__PROBLEM TO WORK ON__. Reproduce every line of the listing below character for character, keeping each line break where it falls.

—————

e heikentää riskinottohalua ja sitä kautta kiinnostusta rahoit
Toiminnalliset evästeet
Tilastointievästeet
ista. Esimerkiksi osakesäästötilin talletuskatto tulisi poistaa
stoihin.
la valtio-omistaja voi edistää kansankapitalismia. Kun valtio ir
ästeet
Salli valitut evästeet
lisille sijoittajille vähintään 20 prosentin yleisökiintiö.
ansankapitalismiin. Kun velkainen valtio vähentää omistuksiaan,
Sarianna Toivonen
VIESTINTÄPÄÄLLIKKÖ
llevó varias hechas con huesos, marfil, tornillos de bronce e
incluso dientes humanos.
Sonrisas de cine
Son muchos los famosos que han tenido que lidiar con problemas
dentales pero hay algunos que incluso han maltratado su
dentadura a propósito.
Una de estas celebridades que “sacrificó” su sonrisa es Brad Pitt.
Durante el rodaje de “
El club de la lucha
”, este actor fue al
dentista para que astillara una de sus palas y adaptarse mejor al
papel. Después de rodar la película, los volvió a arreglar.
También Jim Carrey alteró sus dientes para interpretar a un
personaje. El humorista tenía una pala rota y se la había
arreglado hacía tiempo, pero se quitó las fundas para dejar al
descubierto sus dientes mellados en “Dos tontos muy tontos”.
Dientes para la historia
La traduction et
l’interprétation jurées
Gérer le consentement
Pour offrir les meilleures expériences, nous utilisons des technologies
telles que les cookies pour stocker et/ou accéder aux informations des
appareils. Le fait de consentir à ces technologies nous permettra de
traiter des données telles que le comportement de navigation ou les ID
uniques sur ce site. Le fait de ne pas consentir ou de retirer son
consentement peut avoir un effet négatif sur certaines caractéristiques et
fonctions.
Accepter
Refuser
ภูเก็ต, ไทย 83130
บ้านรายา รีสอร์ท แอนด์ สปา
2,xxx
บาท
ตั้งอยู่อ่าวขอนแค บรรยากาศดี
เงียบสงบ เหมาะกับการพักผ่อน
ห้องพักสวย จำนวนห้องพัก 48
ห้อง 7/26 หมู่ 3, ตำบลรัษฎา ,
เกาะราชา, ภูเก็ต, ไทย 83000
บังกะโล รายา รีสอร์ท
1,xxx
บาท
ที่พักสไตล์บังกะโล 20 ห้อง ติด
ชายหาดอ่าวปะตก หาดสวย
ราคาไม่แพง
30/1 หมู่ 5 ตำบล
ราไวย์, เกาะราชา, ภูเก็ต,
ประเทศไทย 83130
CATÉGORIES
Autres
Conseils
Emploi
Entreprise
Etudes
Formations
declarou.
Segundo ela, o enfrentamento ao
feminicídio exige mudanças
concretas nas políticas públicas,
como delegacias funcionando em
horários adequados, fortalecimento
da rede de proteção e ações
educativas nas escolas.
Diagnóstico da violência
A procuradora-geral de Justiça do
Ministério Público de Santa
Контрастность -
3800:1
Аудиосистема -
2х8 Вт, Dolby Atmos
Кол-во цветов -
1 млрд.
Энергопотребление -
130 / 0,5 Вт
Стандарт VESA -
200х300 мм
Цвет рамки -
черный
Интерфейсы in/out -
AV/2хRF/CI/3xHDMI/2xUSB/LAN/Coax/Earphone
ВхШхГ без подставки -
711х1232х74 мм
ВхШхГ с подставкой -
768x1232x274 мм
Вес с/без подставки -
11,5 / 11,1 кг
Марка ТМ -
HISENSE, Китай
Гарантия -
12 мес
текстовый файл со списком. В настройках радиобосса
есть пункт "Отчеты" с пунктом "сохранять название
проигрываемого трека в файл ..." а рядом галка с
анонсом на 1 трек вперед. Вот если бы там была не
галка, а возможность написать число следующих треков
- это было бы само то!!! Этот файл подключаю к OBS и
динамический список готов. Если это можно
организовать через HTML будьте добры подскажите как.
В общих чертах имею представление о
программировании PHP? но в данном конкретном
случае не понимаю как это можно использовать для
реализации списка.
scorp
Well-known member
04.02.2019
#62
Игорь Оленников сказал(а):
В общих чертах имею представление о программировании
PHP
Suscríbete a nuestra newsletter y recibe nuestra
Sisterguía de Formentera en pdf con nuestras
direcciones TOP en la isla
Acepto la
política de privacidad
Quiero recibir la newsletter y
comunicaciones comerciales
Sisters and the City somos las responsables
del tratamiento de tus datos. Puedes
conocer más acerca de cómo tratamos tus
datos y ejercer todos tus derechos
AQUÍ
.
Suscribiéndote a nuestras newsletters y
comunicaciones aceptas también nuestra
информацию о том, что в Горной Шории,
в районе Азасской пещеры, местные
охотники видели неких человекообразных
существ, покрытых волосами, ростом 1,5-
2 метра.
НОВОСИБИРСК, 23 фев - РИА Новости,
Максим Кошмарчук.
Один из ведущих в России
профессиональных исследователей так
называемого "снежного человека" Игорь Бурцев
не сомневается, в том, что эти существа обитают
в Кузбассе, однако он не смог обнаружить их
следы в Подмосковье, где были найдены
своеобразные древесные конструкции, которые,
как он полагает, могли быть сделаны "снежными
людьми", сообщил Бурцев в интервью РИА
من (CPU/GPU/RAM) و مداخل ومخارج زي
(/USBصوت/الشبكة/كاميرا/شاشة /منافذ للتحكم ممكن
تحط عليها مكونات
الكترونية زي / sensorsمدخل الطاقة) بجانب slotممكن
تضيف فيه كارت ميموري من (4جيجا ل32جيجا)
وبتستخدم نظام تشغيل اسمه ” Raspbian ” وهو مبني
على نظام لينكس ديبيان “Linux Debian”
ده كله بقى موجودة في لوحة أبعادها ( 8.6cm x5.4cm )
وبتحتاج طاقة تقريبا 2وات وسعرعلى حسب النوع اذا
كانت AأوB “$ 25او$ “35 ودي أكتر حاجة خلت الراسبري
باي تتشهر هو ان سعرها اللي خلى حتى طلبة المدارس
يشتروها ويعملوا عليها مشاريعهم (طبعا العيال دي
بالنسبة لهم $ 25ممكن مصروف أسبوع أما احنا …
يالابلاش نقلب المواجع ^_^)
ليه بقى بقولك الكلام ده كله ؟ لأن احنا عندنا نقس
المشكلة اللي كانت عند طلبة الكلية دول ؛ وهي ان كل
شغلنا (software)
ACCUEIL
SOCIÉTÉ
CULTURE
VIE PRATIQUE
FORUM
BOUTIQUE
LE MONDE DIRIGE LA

—————

__TASK RESULT__.
e heikentää riskinottohalua ja sitä kautta kiinnostusta rahoit
Toiminnalliset evästeet
Tilastointievästeet
ista. Esimerkiksi osakesäästötilin talletuskatto tulisi poistaa
stoihin.
la valtio-omistaja voi edistää kansankapitalismia. Kun valtio ir
ästeet
Salli valitut evästeet
lisille sijoittajille vähintään 20 prosentin yleisökiintiö.
ansankapitalismiin. Kun velkainen valtio vähentää omistuksiaan,
Sarianna Toivonen
VIESTINTÄPÄÄLLIKKÖ
llevó varias hechas con huesos, marfil, tornillos de bronce e
incluso dientes humanos.
Sonrisas de cine
Son muchos los famosos que han tenido que lidiar con problemas
dentales pero hay algunos que incluso han maltratado su
dentadura a propósito.
Una de estas celebridades que “sacrificó” su sonrisa es Brad Pitt.
Durante el rodaje de “
El club de la lucha
”, este actor fue al
dentista para que astillara una de sus palas y adaptarse mejor al
papel. Después de rodar la película, los volvió a arreglar.
También Jim Carrey alteró sus dientes para interpretar a un
personaje. El humorista tenía una pala rota y se la había
arreglado hacía tiempo, pero se quitó las fundas para dejar al
descubierto sus dientes mellados en “Dos tontos muy tontos”.
Dientes para la historia
La traduction et
l’interprétation jurées
Gérer le consentement
Pour offrir les meilleures expériences, nous utilisons des technologies
telles que les cookies pour stocker et/ou accéder aux informations des
appareils. Le fait de consentir à ces technologies nous permettra de
traiter des données telles que le comportement de navigation ou les ID
uniques sur ce site. Le fait de ne pas consentir ou de retirer son
consentement peut avoir un effet négatif sur certaines caractéristiques et
fonctions.
Accepter
Refuser
ภูเก็ต, ไทย 83130
บ้านรายา รีสอร์ท แอนด์ สปา
2,xxx
บาท
ตั้งอยู่อ่าวขอนแค บรรยากาศดี
เงียบสงบ เหมาะกับการพักผ่อน
ห้องพักสวย จำนวนห้องพัก 48
ห้อง 7/26 หมู่ 3, ตำบลรัษฎา ,
เกาะราชา, ภูเก็ต, ไทย 83000
บังกะโล รายา รีสอร์ท
1,xxx
บาท
ที่พักสไตล์บังกะโล 20 ห้อง ติด
ชายหาดอ่าวปะตก หาดสวย
ราคาไม่แพง
30/1 หมู่ 5 ตำบล
ราไวย์, เกาะราชา, ภูเก็ต,
ประเทศไทย 83130
CATÉGORIES
Autres
Conseils
Emploi
Entreprise
Etudes
Formations
declarou.
Segundo ela, o enfrentamento ao
feminicídio exige mudanças
concretas nas políticas públicas,
como delegacias funcionando em
horários adequados, fortalecimento
da rede de proteção e ações
educativas nas escolas.
Diagnóstico da violência
A procuradora-geral de Justiça do
Ministério Público de Santa
Контрастность -
3800:1
Аудиосистема -
2х8 Вт, Dolby Atmos
Кол-во цветов -
1 млрд.
Энергопотребление -
130 / 0,5 Вт
Стандарт VESA -
200х300 мм
Цвет рамки -
черный
Интерфейсы in/out -
AV/2хRF/CI/3xHDMI/2xUSB/LAN/Coax/Earphone
ВхШхГ без подставки -
711х1232х74 мм
ВхШхГ с подставкой -
768x1232x274 мм
Вес с/без подставки -
11,5 / 11,1 кг
Марка ТМ -
HISENSE, Китай
Гарантия -
12 мес
текстовый файл со списком. В настройках радиобосса
есть пункт "Отчеты" с пунктом "сохранять название
проигрываемого трека в файл ..." а рядом галка с
анонсом на 1 трек вперед. Вот если бы там была не
галка, а возможность написать число следующих треков
- это было бы само то!!! Этот файл подключаю к OBS и
динамический список готов. Если это можно
организовать через HTML будьте добры подскажите как.
В общих чертах имею представление о
программировании PHP? но в данном конкретном
случае не понимаю как это можно использовать для
реализации списка.
scorp
Well-known member
04.02.2019
#62
Игорь Оленников сказал(а):
В общих чертах имею представление о программировании
PHP
Suscríbete a nuestra newsletter y recibe nuestra
Sisterguía de Formentera en pdf con nuestras
direcciones TOP en la isla
Acepto la
política de privacidad
Quiero recibir la newsletter y
comunicaciones comerciales
Sisters and the City somos las responsables
del tratamiento de tus datos. Puedes
conocer más acerca de cómo tratamos tus
datos y ejercer todos tus derechos
AQUÍ
.
Suscribiéndote a nuestras newsletters y
comunicaciones aceptas también nuestra
информацию о том, что в Горной Шории,
в районе Азасской пещеры, местные
охотники видели неких человекообразных
существ, покрытых волосами, ростом 1,5-
2 метра.
НОВОСИБИРСК, 23 фев - РИА Новости,
Максим Кошмарчук.
Один из ведущих в России
профессиональных исследователей так
называемого "снежного человека" Игорь Бурцев
не сомневается, в том, что эти существа обитают
в Кузбассе, однако он не смог обнаружить их
следы в Подмосковье, где были найдены
своеобразные древесные конструкции, которые,
как он полагает, могли быть сделаны "снежными
людьми", сообщил Бурцев в интервью РИА
من (CPU/GPU/RAM) و مداخل ومخارج زي
(/USBصوت/الشبكة/كاميرا/شاشة /منافذ للتحكم ممكن
تحط عليها مكونات
الكترونية زي / sensorsمدخل الطاقة) بجانب slotممكن
تضيف فيه كارت ميموري من (4جيجا ل32جيجا)
وبتستخدم نظام تشغيل اسمه ” Raspbian ” وهو مبني
على نظام لينكس ديبيان “Linux Debian”
ده كله بقى موجودة في لوحة أبعادها ( 8.6cm x5.4cm )
وبتحتاج طاقة تقريبا 2وات وسعرعلى حسب النوع اذا
كانت AأوB “$ 25او$ “35 ودي أكتر حاجة خلت الراسبري
باي تتشهر هو ان سعرها اللي خلى حتى طلبة المدارس
يشتروها ويعملوا عليها مشاريعهم (طبعا العيال دي
بالنسبة لهم $ 25ممكن مصروف أسبوع أما احنا …
يالابلاش نقلب المواجع ^_^)
ليه بقى بقولك الكلام ده كله ؟ لأن احنا عندنا نقس
المشكلة اللي كانت عند طلبة الكلية دول ؛ وهي ان كل
شغلنا (software)
ACCUEIL
SOCIÉTÉ
CULTURE
VIE PRATIQUE
FORUM
BOUTIQUE
LE MONDE DIRIGE LA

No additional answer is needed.